Stored items from a collection
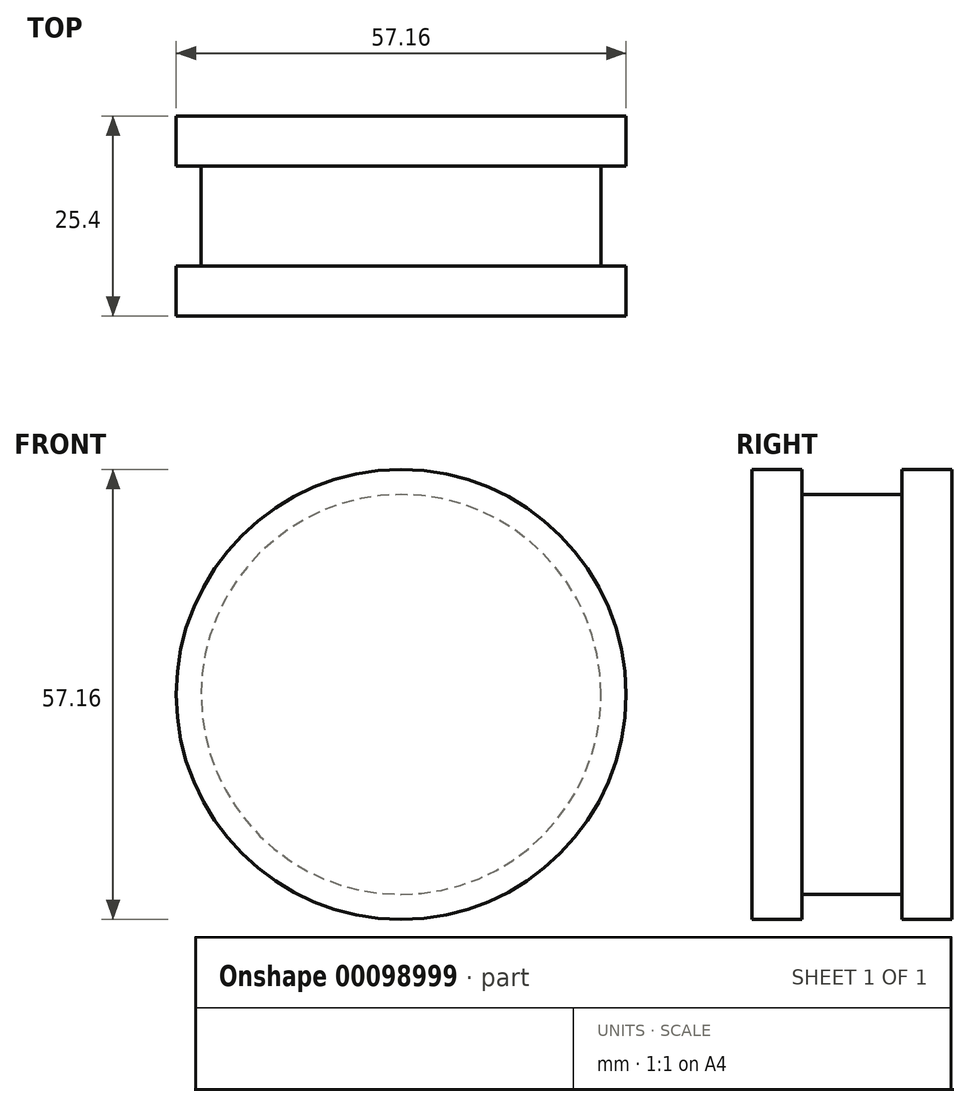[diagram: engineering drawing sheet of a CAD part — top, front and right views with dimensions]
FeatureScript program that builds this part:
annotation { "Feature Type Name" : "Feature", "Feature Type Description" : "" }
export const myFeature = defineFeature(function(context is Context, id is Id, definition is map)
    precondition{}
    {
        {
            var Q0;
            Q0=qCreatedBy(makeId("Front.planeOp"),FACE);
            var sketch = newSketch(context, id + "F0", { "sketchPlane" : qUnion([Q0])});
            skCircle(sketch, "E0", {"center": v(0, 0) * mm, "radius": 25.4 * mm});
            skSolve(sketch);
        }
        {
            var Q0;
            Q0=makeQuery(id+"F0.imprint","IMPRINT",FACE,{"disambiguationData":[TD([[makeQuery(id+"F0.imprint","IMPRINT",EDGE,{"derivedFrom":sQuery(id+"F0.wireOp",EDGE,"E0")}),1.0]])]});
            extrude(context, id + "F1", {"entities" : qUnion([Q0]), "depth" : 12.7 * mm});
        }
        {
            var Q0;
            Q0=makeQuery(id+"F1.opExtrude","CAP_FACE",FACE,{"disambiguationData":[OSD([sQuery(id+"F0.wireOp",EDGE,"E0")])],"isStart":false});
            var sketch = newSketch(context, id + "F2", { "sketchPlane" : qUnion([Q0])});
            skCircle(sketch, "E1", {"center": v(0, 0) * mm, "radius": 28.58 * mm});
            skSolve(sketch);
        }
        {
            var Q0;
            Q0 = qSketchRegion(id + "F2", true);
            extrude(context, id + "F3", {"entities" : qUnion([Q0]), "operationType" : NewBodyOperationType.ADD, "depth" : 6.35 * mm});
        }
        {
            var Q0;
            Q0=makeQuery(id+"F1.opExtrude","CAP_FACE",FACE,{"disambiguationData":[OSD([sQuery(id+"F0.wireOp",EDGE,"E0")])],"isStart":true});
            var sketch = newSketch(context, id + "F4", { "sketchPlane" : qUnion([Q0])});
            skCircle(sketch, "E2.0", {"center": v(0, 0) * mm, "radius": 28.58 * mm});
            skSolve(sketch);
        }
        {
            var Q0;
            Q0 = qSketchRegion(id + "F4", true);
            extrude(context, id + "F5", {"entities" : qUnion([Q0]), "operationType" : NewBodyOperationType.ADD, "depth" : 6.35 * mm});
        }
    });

◆ TASK DIRECTIONS ◆
Count the lines in the records that contain the string "FACE", matching case exactly, and give only the number.

◆ TASK ANSWER ◆
4